• [DATA SHOWN]:
⟨
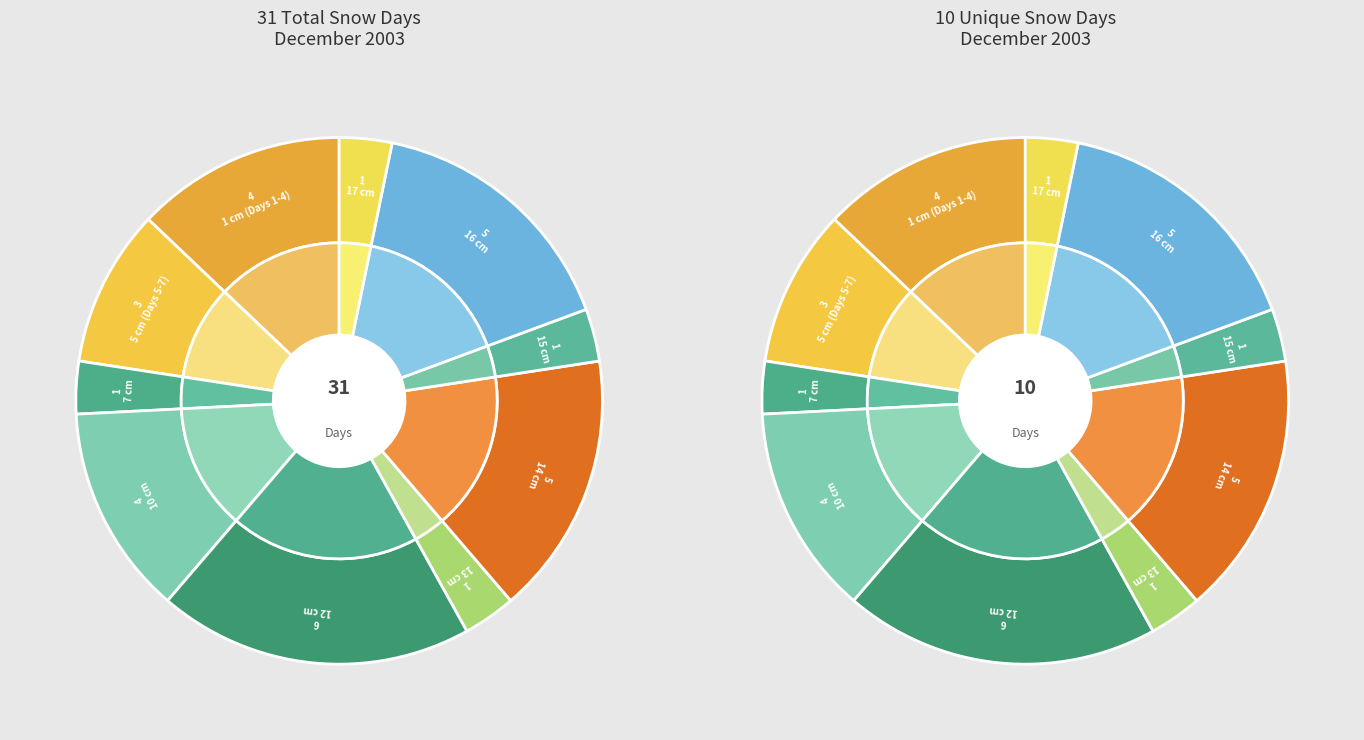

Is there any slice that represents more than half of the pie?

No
⟩
⟨
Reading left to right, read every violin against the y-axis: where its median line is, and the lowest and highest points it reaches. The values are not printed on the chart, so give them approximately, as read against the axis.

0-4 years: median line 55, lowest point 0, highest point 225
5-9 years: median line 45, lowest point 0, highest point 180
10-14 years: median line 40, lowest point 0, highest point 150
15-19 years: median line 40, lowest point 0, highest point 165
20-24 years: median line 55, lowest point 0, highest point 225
⟩
• [WORK INSTRUCTION]: Can you set down, word for word, the lines starting with the one containing "Reading left to" and going on through the one containing "20-24 years: median"?

• [OUTPUT FOR THIS TASK]:
Reading left to right, read every violin against the y-axis: where its median line is, and the lowest and highest points it reaches. The values are not printed on the chart, so give them approximately, as read against the axis.

0-4 years: median line 55, lowest point 0, highest point 225
5-9 years: median line 45, lowest point 0, highest point 180
10-14 years: median line 40, lowest point 0, highest point 150
15-19 years: median line 40, lowest point 0, highest point 165
20-24 years: median line 55, lowest point 0, highest point 225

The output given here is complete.